July 12, 2017, by Shweta

Throwback Tuesday: Placements During High School

While I was scrolling through social media as I do much too often these days, I came across a message from a former mentor that I met two summers ago. She is a paediatric surgeon who used to work at the Frontier Lifeline Hospital in Chennai, India. And it is under her guidance that I had the best days of my life.


Two years ago, as an aspiring medical student, I spent a month of my summer holidays interning at the prestigious Frontier Lifeline Hospital in my ancestral hometown in south India. Founded by Dr. K.M. Cherian, the pioneer of cardiac surgery in India, I was beyond grateful for the opportunity to learn what no textbook could ever teach. Even at the age of 75, his love for medicine and undeniable work ethic is a true testament to what it takes to be a great doctor.


However, it wasn’t Dr. Cherian that truly inspired me, but Dr. Sowmyaa, the surgeon under whom I interned. In the time I spent running between ERs, ORs and OPDs, she taught me what it truly meant to be a doctor. She taught me that medicine is emotionally challenging as much as it is intellectually challenging and that, that is ok. As a female surgeon in a largely patriarchal society, her relentless desire to do better gave me confidence that I still carry with me, months later. But I’m not here to tell you all what a great internship I had. I’m sure you all have similar stories of your own. What I would, however, like to highlight is how much my perception of those experiences has changed since having gone to medical school.

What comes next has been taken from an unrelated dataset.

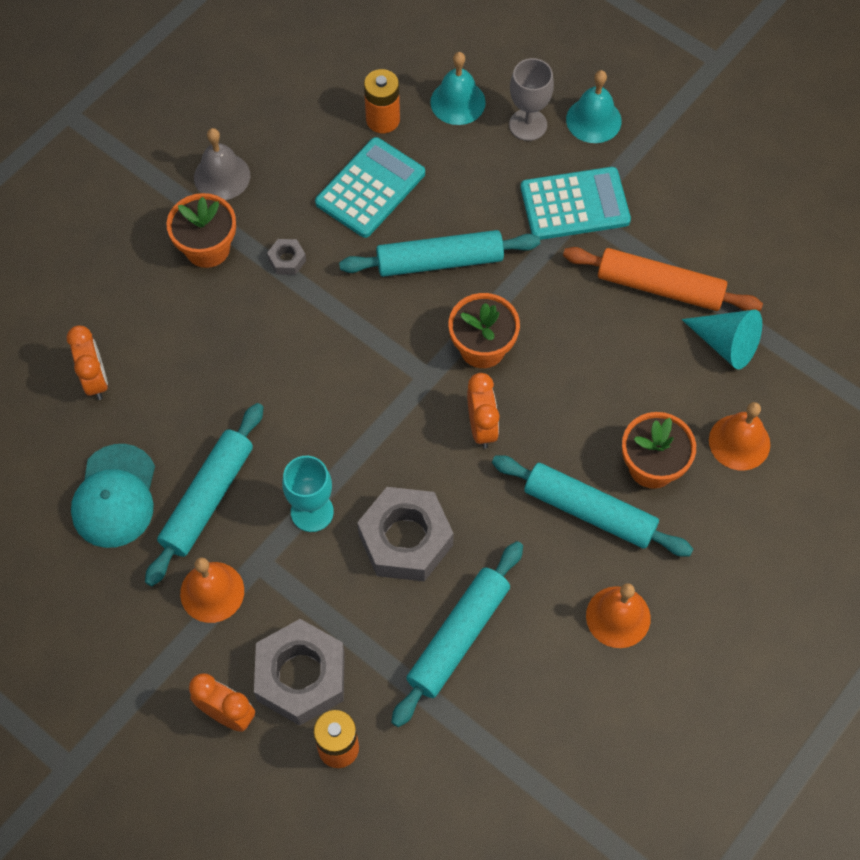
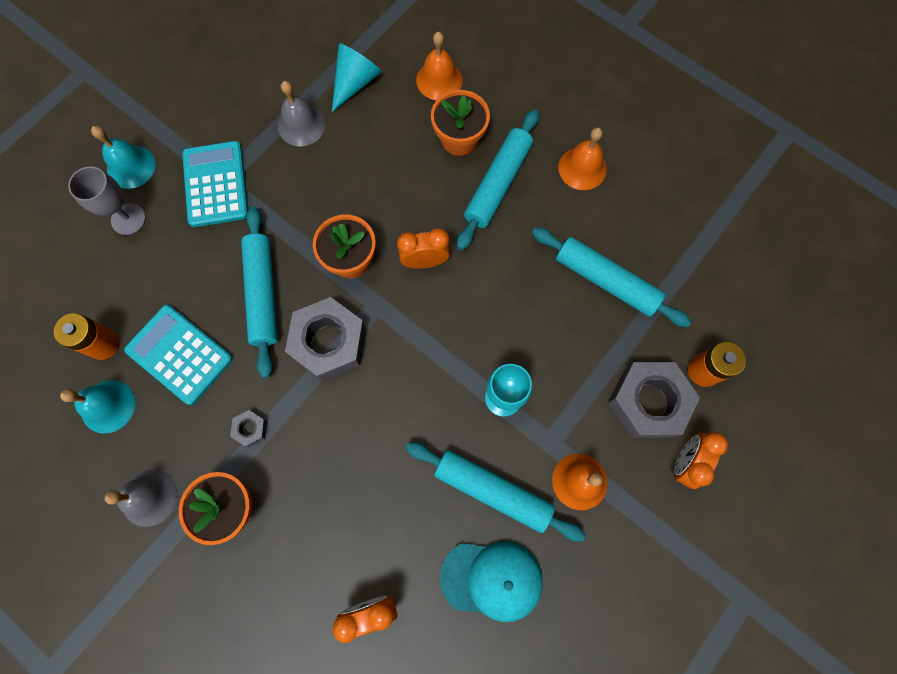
camera: 90 degrees left, 10 degrees up
grey nut [357,487,454,582] -> grey nut moved to [285,297,366,381]
turquoise bell [430,52,486,125] -> turquoise bell moved to [60,380,135,434]
orange rolling pin [563,247,763,311] -> grey bell [278,81,325,147]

As a teenager, I had an extremely idealistic view of how the healthcare system should work. I frowned upon the doctors who couldn’t do their best by their patients due to economic (or other) constraints. But having spent the last year in GP practices and hospital around Nottingham, I’ve realized that a long, healthy life is a gift that while everyone deserves, few get. I’ve learnt that the healthcare system is limited by its funding and resources and that doctors are people too. Not superheroes, just people.


I truly believe that coming to university opens your eyes like no other. When I look back at all the experiences I had during high school, I can’t help but laugh at my naivety back then. My perception of what medicine is has changed drastically in the past year, and I’m glad for it. All I wonder is how much I’ll be laughing in a few years from now, when I look back at this moment with a degree in hand.